The Empathy Exams is a brilliant collection of essays on seemingly unrelated topics like abortion, Mexican narcotics wars, Morgellons Disease and artificial sweeteners and the suffering that takes place within these different situations and settings. Leslie Jamison focuses on how we as individuals feel pain, react to it, how we empathize with one another and ultimately how empathizing makes us better humans. Often, Jamison reflects on her own reactions to things and how they can be appropriate or wildly inappropriate to a particular situation. There's a lot of brutal honesty, embarrassing selfishness and utter helplessness in these pages. There was also a lot of personal reflection for me, and moments when I realized my own naïveté of the world around me and the immense suffering that occurs everyday that I have never and probably will never experience.
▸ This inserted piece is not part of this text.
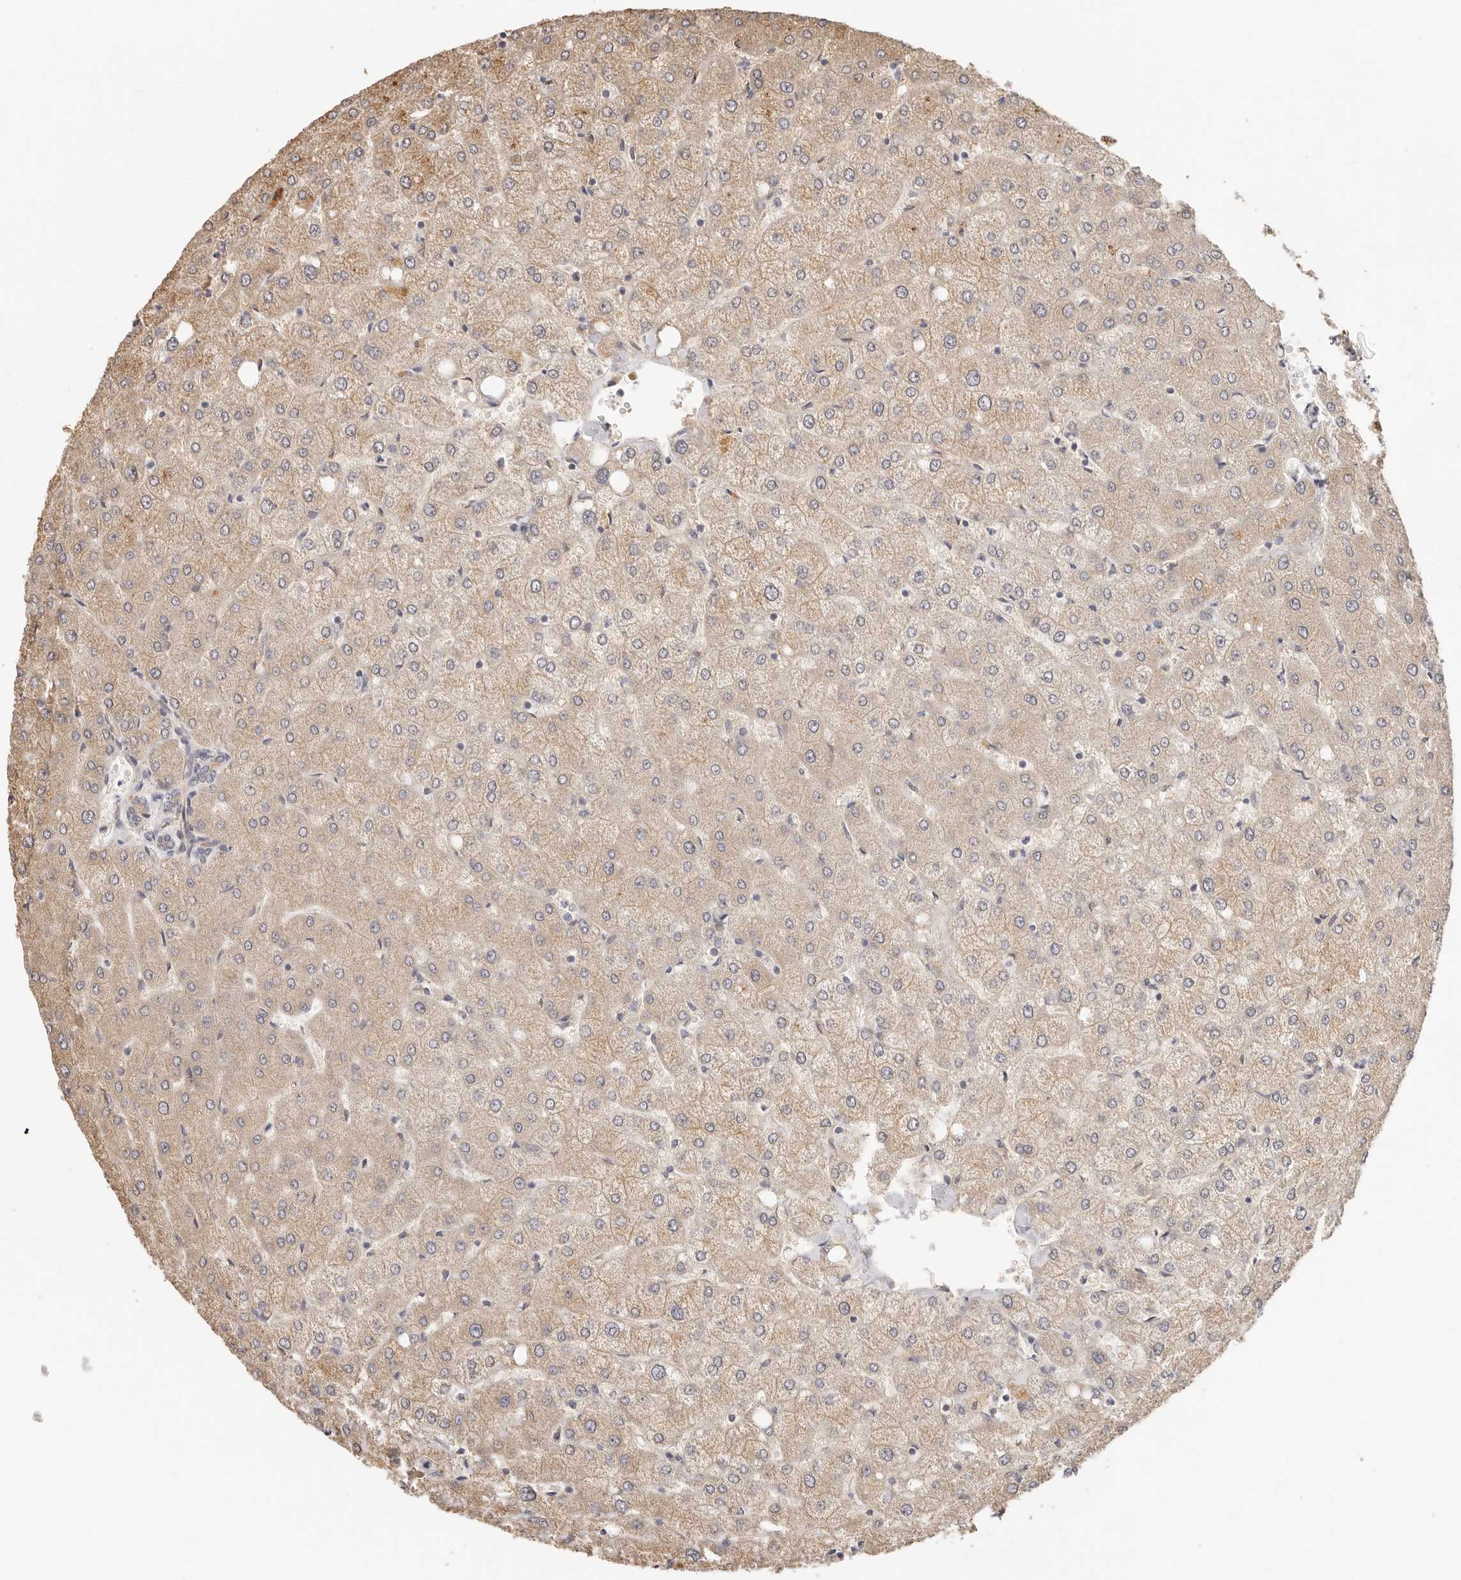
{"staining": {"intensity": "weak", "quantity": ">75%", "location": "cytoplasmic/membranous"}, "tissue": "liver", "cell_type": "Cholangiocytes", "image_type": "normal", "snomed": [{"axis": "morphology", "description": "Normal tissue, NOS"}, {"axis": "topography", "description": "Liver"}], "caption": "Brown immunohistochemical staining in unremarkable human liver exhibits weak cytoplasmic/membranous staining in about >75% of cholangiocytes. (brown staining indicates protein expression, while blue staining denotes nuclei).", "gene": "AFDN", "patient": {"sex": "female", "age": 54}}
That being said, this book is not a downer, but you probably don't believe me now. My favorite kind of writing is that which puts to words feelings and thoughts you have always had but could never verbalize and Leslie Jamison did this over and over again for me. Here are some of my favorite excerpts:

Empathy isn't just something that happens to us-- a meteor shower of synapses firing across the brain-- it's also a choice we make: to pay attention, to extend ourselves. It's made of exertion, that dowdier cousin of impulse. Sometimes we care for another because we know we should, or because it's ask for, but this doesn't make our caring hollow. The act of choosing simply means we've committed ourselves to a set of behaviors greater than the sum of our individual inclinations: I will listen to his sadness, even when I'm deep in my own. To say going through the motions-- this isn't reduction so much as acknowledgment of effort-- the labor, the motions, the dance-- of getting inside another person's state of heart or mind.

A cry for attention is positioned as the ultimate crime, clutching or trivial-- as if "attention" were inherently a selfish thing to want. But isn't wanting attention one of the most fundamental traits of being human-- and isn't granting it one of the most important gifts we can ever give?